▶ **What is asked**
1 - According to the T-PEN v1.1 release notes, which keys must be held to display a magnified image of the line currently being transcribed?
2 - Write the next part of the T-PEN v1.1 release notes, picking up after their last sentence.

▶ **Passage shown**
Wednesday, November 30, 2011

Release Notes for T-PEN v1.1

Release date: 28 November 2011
Contact: ginthej@slu.edu


Bug Fixes Implemented in T-PEN v1.1

Image Parsing:
  • Fixed a blank screen when the line parser fails to find any lines. Now a single full page line is generated so the user can build good column bounds and detect or manually add the lines.
  • Modified the parsing methods to better handle the images from the e-codices and CEEC repositories.
  • Fixed an issue where the internal image fetch was not using the standard method when re-parsing columns, which caused Assisi images to not be fetched correctly.
Exporting Transcriptions:
  • Fixed an issue with export by page range where if there was no text on the first page specified in the range, no text would be exported.

Project Management:
  • Fixed a potential error if a project was deleted, then the identity of the first page is requested.
  • T-PEN now checks to see if user is a member of requested project to prevent blue page response.
  • Fixed an issue where a temporary storage location was not always deleting correctly, which caused button copying between projects to fail intermittently.
  • Corrected reference to Special Characters that used user-defined characters instead of those within the project.

Transcription User Interface
  • Corrected an issue with image ordering in dropdowns for certain image name formats.
  • Fixed an issue which resulted in duplicates of some XML buttons being displayed in the transcription UI.

Landing Page:
  • Corrected sizing of popover to impose scrollbars when there too many manuscripts to fit on the screen (Firefox issue).

T-PEN Administration
  • Corrected error in JavaScript escaping that prevented multi-line archive messages from appearing.

New Features Implemented in T-PEN v1.1

Zoom Tool in Transcription User Interace: Holding CTRL+SHIFT will result in a magnified image of the current line being transcribed.

Magnifying Tool in Full Page View: Click on "Magnify" button at the top right of the browser window and a magnifying glass tool will appear as the mouse pointer. Click on the same button to dismiss the tool. The magnifying tool is also available in the Compare Page feature.

▶ **Extracted material**

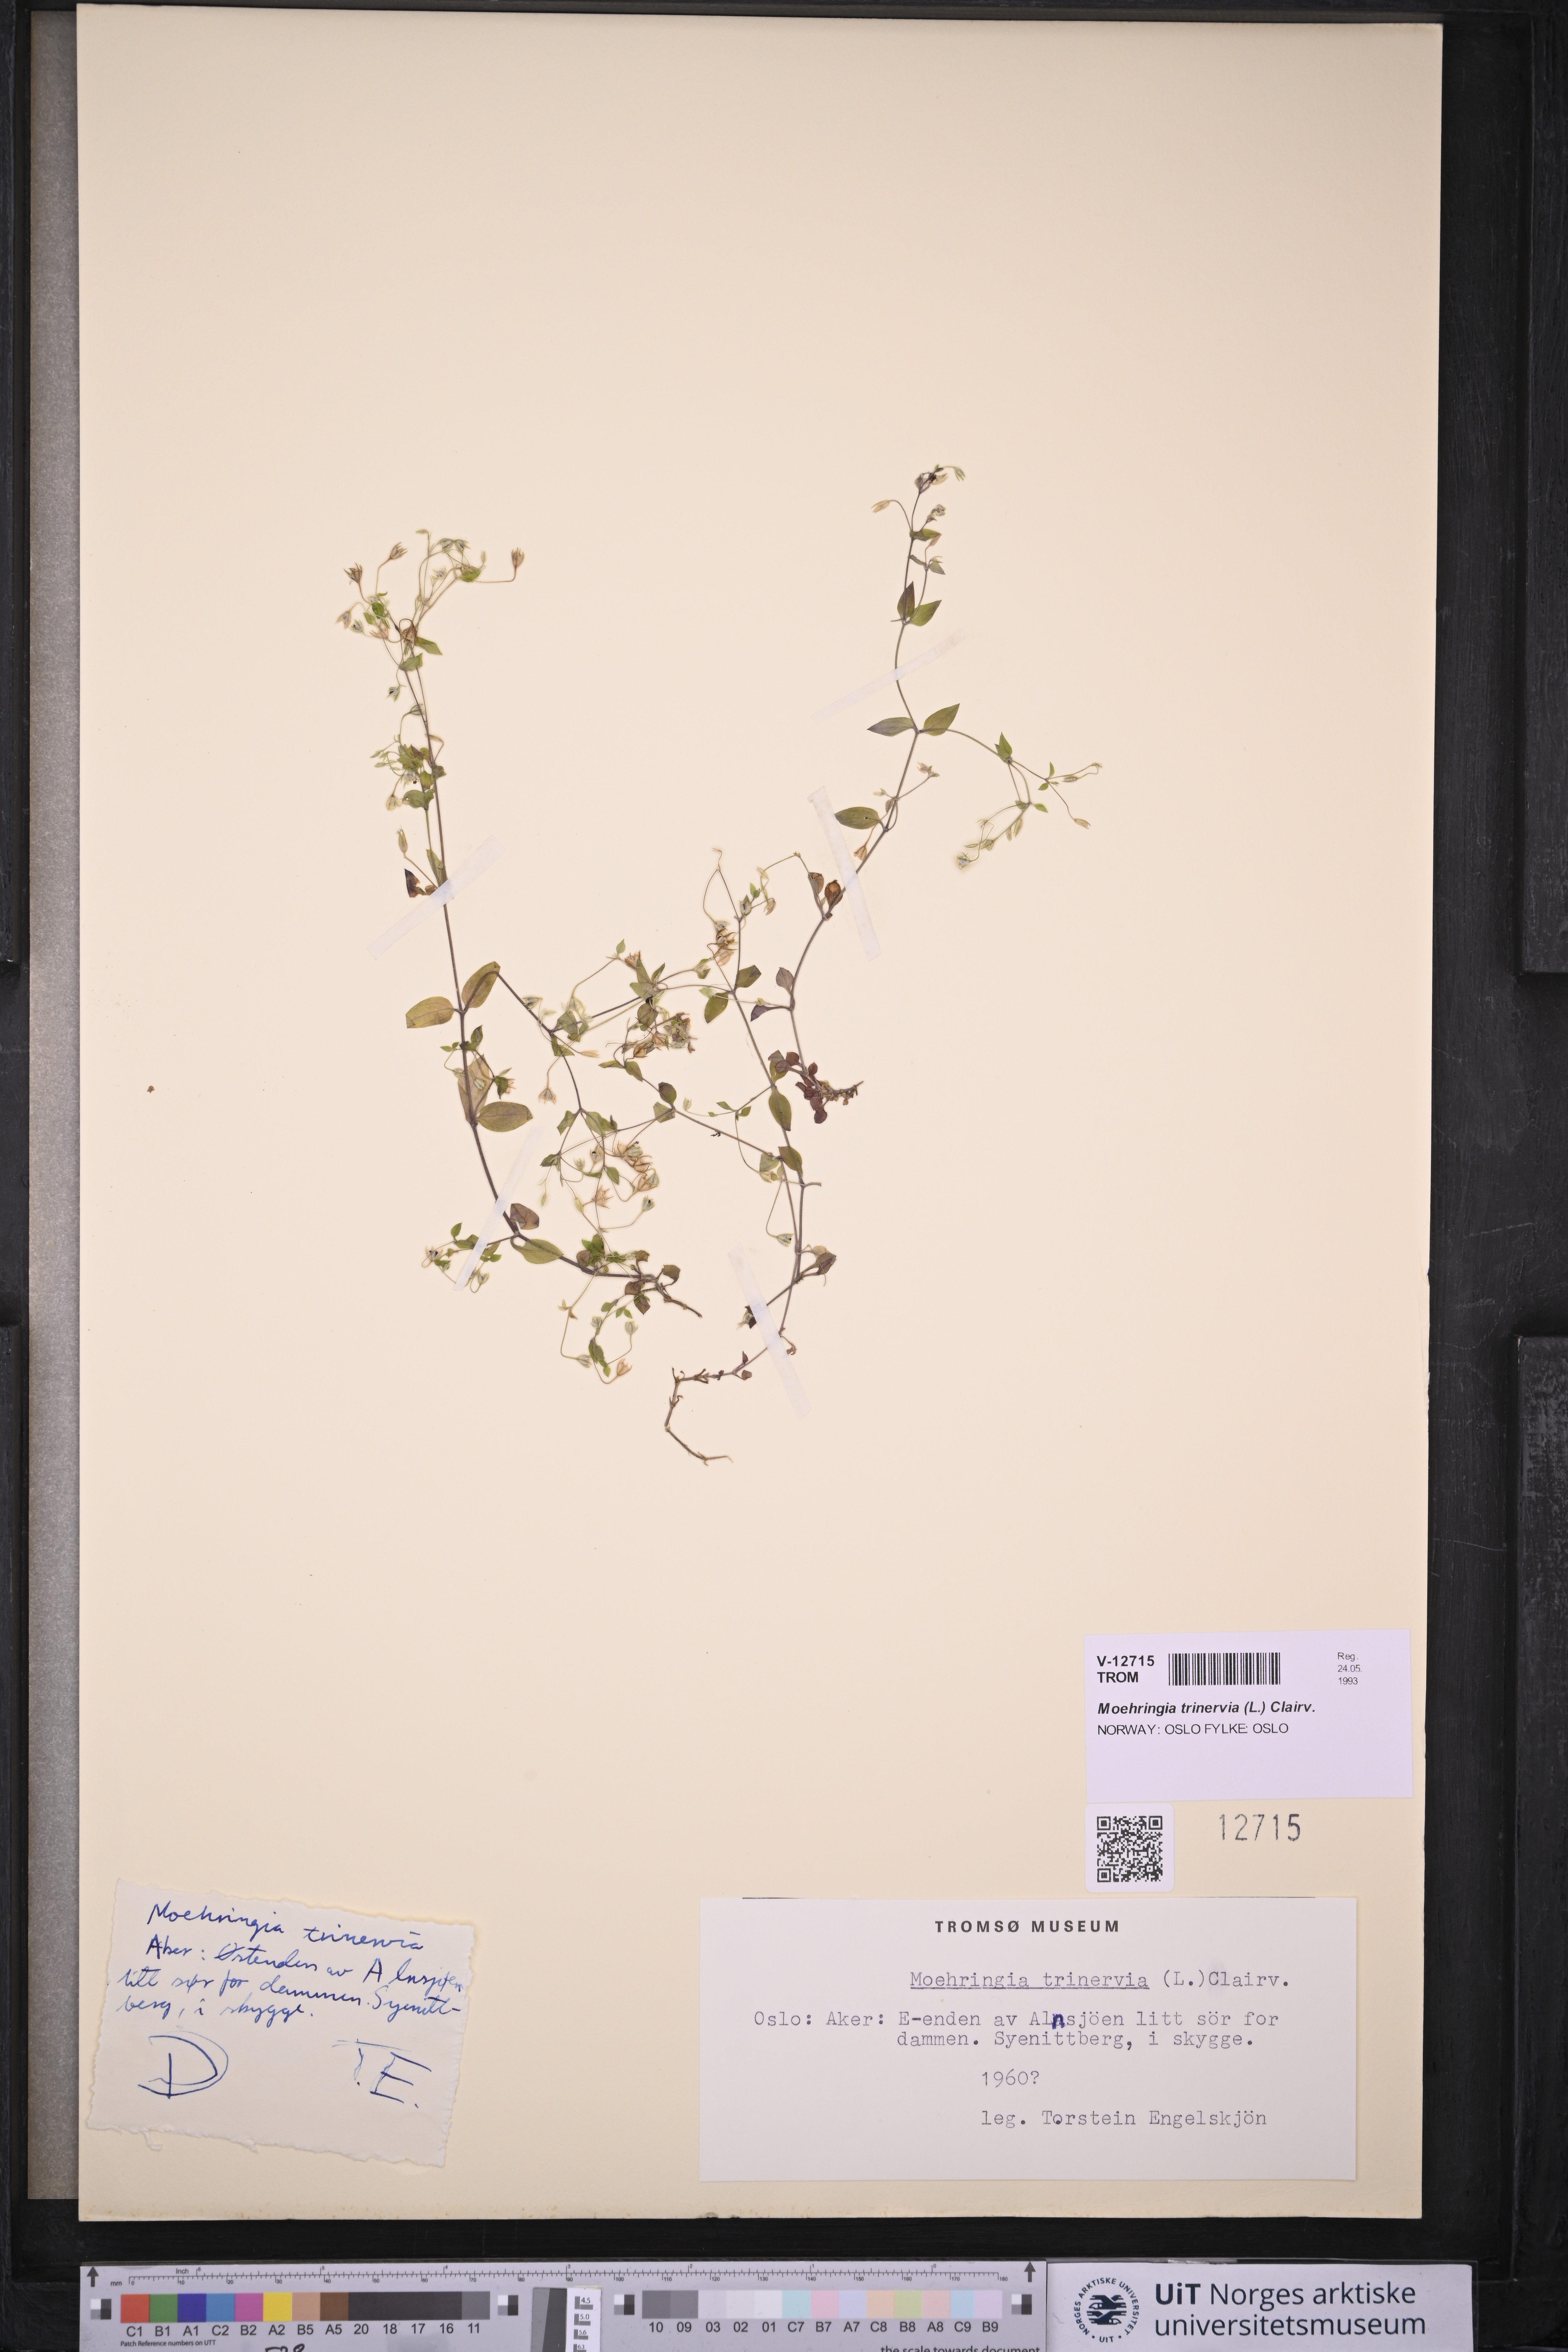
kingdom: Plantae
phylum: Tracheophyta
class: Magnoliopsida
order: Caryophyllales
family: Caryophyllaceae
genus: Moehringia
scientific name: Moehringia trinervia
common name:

▶ **Answer set**
1 - CTRL+SHIFT

2 -
Create a Project “Pipeline” to the outer world: In partnership with The Carolingian Canon Law Project (CCL), T-PEN developed a model for enabling users working on transcription projects in T-PEN to export their work to a larger, external project. In this instance, the CCL prepared for T-PEN an XML-markup template (XML button set) that may be used for all transcriptions destined for the CCL database. Users identify their T-PEN projects as destined for the CCL, and when the transcription is complete, they can submit it from T-PEN to the CCL project. The CCL receives notification of the stable URL in T-PEN that the CCL can (either manually or by automation) use to extract the designated transcription from T-PEN’s data store. Other projects interested in creating their own pipeline should contact T-PEN via t-pen.org

T-PEN Administration: T-PEN administrator can now clear registration requests that have not been approved (ones that were mostly generated through internal testing).


Features In Development for T-PEN v1.2

Search: Ability to search across the T-PEN data-store. A query returns images of lines and not any transcription (although it is the transcription itself that is searched). Returns will also identify the transcriber.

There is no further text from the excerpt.